# POLECENIE
Skopiuj bez żadnych zmian fragment tekstu o instagramowym jajku, który zaczyna się od słów „Kolejne zdjęcie, tego” i kończy na „milionów użytkowników Instagarama.”.

Co wykluje się z instagramowego profilu jajka? "World record egg" podbija sieć
Cztery zdjęcia i miliony lajków. Widzimy na nich jajko, z tym że na każdym kolejnym pojawiają się nowe rysy. To zapowiedź spektakularnej akcji marketingowej czy zwykły trolling internautów?
Nie ma stuprocentowej pewności, kto stoi za profilem world_record_egg. Hasztagi sugerują powiązanie z Egg Gang, amerykańskim sklepem internetowym z gadżetami i odzieżą. Nie ma jednak informacji, by sklep miał coś wspólnego z kontem "rekordowego jajka". W rozmowie z "The Independent" twórcy akcji zdradzili tylko, że mieszkają w Londynie.
Pobić rekord Kylie Jenner
Konto world_record_egg działa na Instagramie od 4 stycznia. Powstało w reakcji na ranking najpopularniejszych zdjęć z Instagrama w 2018 roku. Zwyciężyła w nim modelka i celebrytka Kylie Jenner, która w serwisie zamieściła zdjęcie swojej córeczki Stormi. Post na Instagramie zdobył rekordowe 18 milionów polubień.
Twórcy world_record_egg chcieli pobić ten rekord, dlatego wrzucili z pustego konta zdjęcie jajka na białym tle. - Ustanówmy razem nowy rekord świata, stwórzmy najczęściej lajkowany post na Instagramie, pobijając obecny rekord świata Kylie Jenner, czyli osiemnaście milionów - damy radę! - napisano pod fotką. W tym momencie, zdjęcie polajkowano już 51,6 milionów razy, kolejne trzy miliony reakcji to komentarze. Najnowsze zdjęcie z 29 stycznia ma już ponad 3,9 mln polubień.
Kolejne zdjęcie, tego samego jajka, wrzucono na profil 18 stycznia. W kolejnych dniach opublikowano następne dwa zdjęcia. Z pewną różnicą - jajka mają lekko naruszoną skorupkę. Niektórzy internauci pytają w komentarzach, czy rysy to nie zapowiedź "wyklucia się" czegoś nowego z jajka. Trwają spekulacje, czy "rekordowe jajko" to nie teaser kolejnej akcji marketingowej.Z drugiej strony, to może być zwyczajna zabawa, w którą dało się wciągnąć kilka milionów użytkowników Instagarama.

# ZBIÓR DANYCH
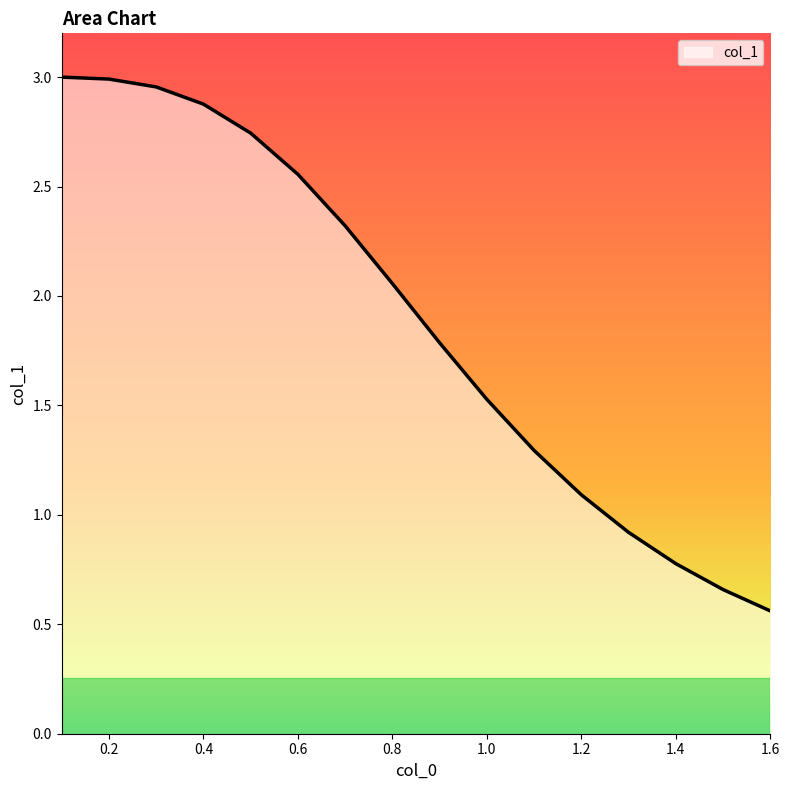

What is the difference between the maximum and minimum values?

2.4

* * *

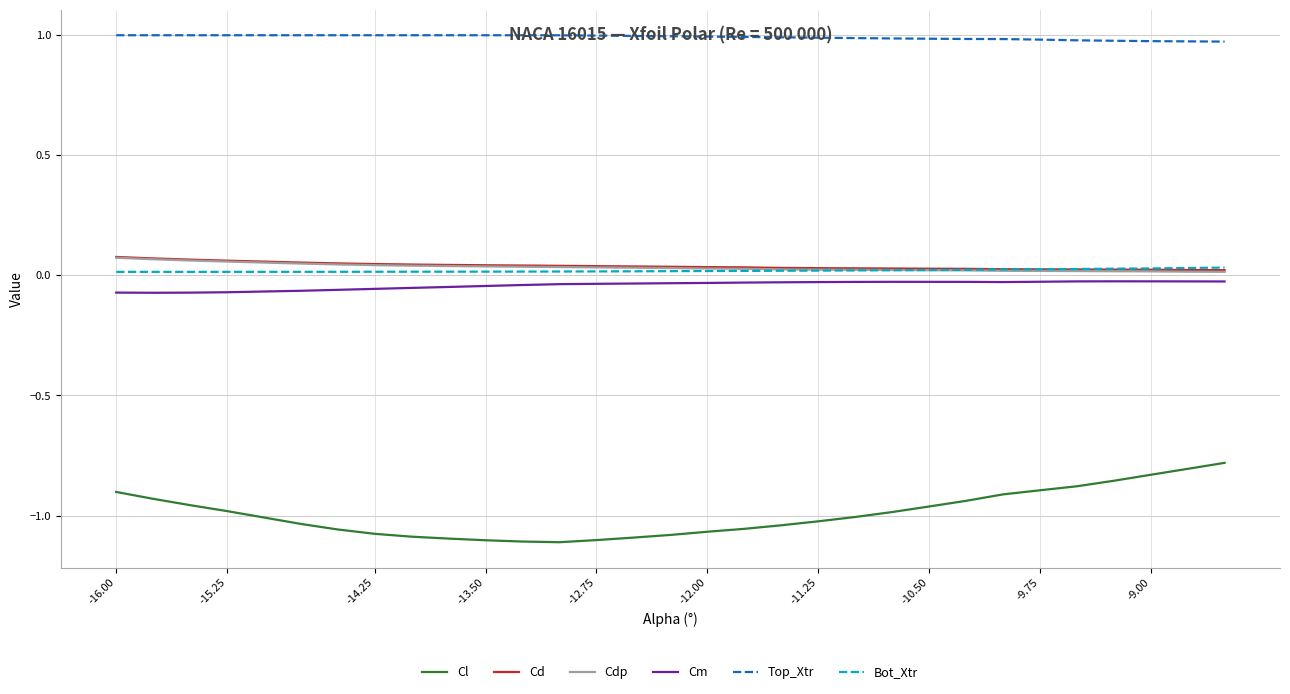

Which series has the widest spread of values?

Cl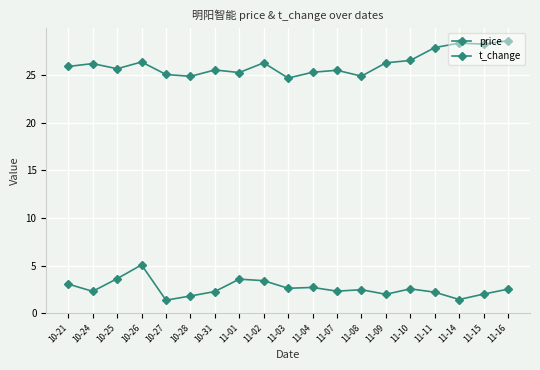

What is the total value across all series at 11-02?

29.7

# TWOJE ROZWIĄZANIE
Kolejne zdjęcie, tego samego jajka, wrzucono na profil 18 stycznia. W kolejnych dniach opublikowano następne dwa zdjęcia. Z pewną różnicą - jajka mają lekko naruszoną skorupkę. Niektórzy internauci pytają w komentarzach, czy rysy to nie zapowiedź "wyklucia się" czegoś nowego z jajka. Trwają spekulacje, czy "rekordowe jajko" to nie teaser kolejnej akcji marketingowej.Z drugiej strony, to może być zwyczajna zabawa, w którą dało się wciągnąć kilka milionów użytkowników Instagarama.